Caste- Annihilition and beyond

Himal Southasian/Equalisation to annihilation-and beyond
The idea of corrupting the system of caste through genial viruses like intermarriage and inter-dining is defeated even before organisations like the Jat-Pat Todak Mandal in Lahore or the Periyar E V Ramasamy-led Self-Respect Movement in Tamil Nadu offered these as counters. After all, the very system we are dealing with is a gigantic virus, which is why Ambedkar spoke of the need to “dynamite” the Brahminical religion that upholds caste. Yet his subsequent recourse to Buddhism, stripped of all the metaphysical baggage it had acquired over centuries, has not exactly led even Dalits into a caste-free utopia. A whole generation of Dalit Buddhists has relapsed into popular Hinduism, as studies have shown.

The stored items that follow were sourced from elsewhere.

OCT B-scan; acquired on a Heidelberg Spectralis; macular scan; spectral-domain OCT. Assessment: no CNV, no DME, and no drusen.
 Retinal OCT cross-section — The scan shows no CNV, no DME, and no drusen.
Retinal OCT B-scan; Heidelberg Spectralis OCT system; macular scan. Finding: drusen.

Further, new communities are always being enlisted as castes. According to historian D D Kosambi, at the instance of Kautilya, the Brahmins were designated with the task of creating castes among tribes that rebelled against the Mauryan Empire – despite the fact that the Mauryans were themselves believed to be of tribal/Shudra origins. In her recent essay on Maoists in Dandakaranya, writer Arundhati Roy notes that, as part of the Hindutva drive,
In north Bastar, Baba Bihari Das had started an aggressive drive to ‘bring tribals back into the Hindu fold’, which involved a campaign to denigrate tribal culture, induce self-hatred, and introduce Hinduism’s great gift – caste. The first converts, the village chiefs and big landlords – people like Mahendra Karma, founder of the Salwa Judum – were conferred the status of Dwij, twice-born, Brahmins.